─── Text

Edward Magruder "Tut" Tutwiler Jr. (September 13, 1880 – September 3, 1932) was a college football player and coach. He played quarterback for the Alabama Crimson Tide of the University of Alabama and the Virginia Cavaliers of the University of Virginia.

Early years
Edward M. Tutwiler, Jr was born on September 13, 1880 in Balcony Falls, Virginia to Maj. Edward Magruder Tutwiler, a wealthy Birmingham philanthropist, and Mary Fendley Jeffray. His father served in the American Civil War, participating in the Battle of New Market as one of the VMI cadets.

College

University of Alabama
Tutwiler was from Birmingham, Alabama at the time of his enrolling at the University of Alabama. He transferred from Alabama to Virginia. One account reads "Ed Tutwiler is one of the greatest stars that football in the south ever produced. He was a graduate of the University in the class of '98, and afterwards went to the University of Virginia. He was considered the pluckiest quarterback in the south, and was noted for head work and generalship."

University of Virginia

1901
Tutwiler was selected All-Southern in 1901. Fuzzy Woodruff gave Virginia the mythical southern championship regardless of conference affiliation for 1901.

──────
─── Material shown

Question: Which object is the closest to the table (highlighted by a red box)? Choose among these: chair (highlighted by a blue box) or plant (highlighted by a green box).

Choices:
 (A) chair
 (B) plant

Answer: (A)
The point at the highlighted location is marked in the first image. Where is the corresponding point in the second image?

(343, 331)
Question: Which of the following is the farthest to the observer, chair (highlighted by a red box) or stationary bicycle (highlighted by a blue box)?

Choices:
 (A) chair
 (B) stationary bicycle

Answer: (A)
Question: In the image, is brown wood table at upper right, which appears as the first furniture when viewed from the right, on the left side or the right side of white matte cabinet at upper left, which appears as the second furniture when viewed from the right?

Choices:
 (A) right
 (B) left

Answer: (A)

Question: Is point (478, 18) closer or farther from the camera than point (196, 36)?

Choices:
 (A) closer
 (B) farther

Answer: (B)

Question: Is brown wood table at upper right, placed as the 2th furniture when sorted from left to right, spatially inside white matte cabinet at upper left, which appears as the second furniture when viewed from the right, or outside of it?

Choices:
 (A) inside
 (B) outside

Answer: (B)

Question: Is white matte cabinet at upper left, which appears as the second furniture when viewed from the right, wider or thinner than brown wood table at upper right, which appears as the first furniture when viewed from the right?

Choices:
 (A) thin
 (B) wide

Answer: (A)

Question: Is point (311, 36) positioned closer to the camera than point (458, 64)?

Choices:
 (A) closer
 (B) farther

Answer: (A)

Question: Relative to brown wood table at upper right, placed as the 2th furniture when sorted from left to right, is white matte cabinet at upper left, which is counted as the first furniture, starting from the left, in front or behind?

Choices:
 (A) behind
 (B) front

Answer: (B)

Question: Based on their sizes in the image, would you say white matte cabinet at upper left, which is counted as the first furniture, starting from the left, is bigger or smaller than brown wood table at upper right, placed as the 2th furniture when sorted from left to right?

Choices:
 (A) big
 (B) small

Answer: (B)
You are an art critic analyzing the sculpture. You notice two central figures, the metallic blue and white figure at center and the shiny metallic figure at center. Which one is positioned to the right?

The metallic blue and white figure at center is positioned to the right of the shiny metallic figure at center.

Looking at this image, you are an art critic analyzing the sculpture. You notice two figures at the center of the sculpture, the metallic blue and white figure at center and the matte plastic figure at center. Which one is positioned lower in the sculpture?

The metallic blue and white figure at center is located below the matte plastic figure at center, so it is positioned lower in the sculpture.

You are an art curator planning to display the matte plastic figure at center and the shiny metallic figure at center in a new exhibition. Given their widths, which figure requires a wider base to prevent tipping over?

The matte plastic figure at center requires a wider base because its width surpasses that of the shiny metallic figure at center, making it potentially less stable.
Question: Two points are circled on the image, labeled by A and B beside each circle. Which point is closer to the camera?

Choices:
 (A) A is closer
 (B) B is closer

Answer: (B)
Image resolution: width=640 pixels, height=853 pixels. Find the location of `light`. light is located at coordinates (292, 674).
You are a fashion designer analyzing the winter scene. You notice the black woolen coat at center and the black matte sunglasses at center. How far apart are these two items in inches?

──────

Tasks to perform -
[A] Could you extract the passage of the Tutwiler biography starting at "Early years" and ending at "the VMI cadets."?
[B] Can you turn the paragraph of the Tutwiler biography that begins "Edward M. Tutwiler, Jr was born" into a short bulleted list of its main facts?

Results in order -
[A]
Early years
Edward M. Tutwiler, Jr was born on September 13, 1880 in Balcony Falls, Virginia to Maj. Edward Magruder Tutwiler, a wealthy Birmingham philanthropist, and Mary Fendley Jeffray. His father served in the American Civil War, participating in the Battle of New Market as one of the VMI cadets.

[B]
- Born September 13, 1880, in Balcony Falls, Virginia
- Parents: Maj. Edward Magruder Tutwiler, a wealthy Birmingham philanthropist, and Mary Fendley Jeffray
- His father served in the American Civil War and fought at the Battle of New Market as one of the VMI cadets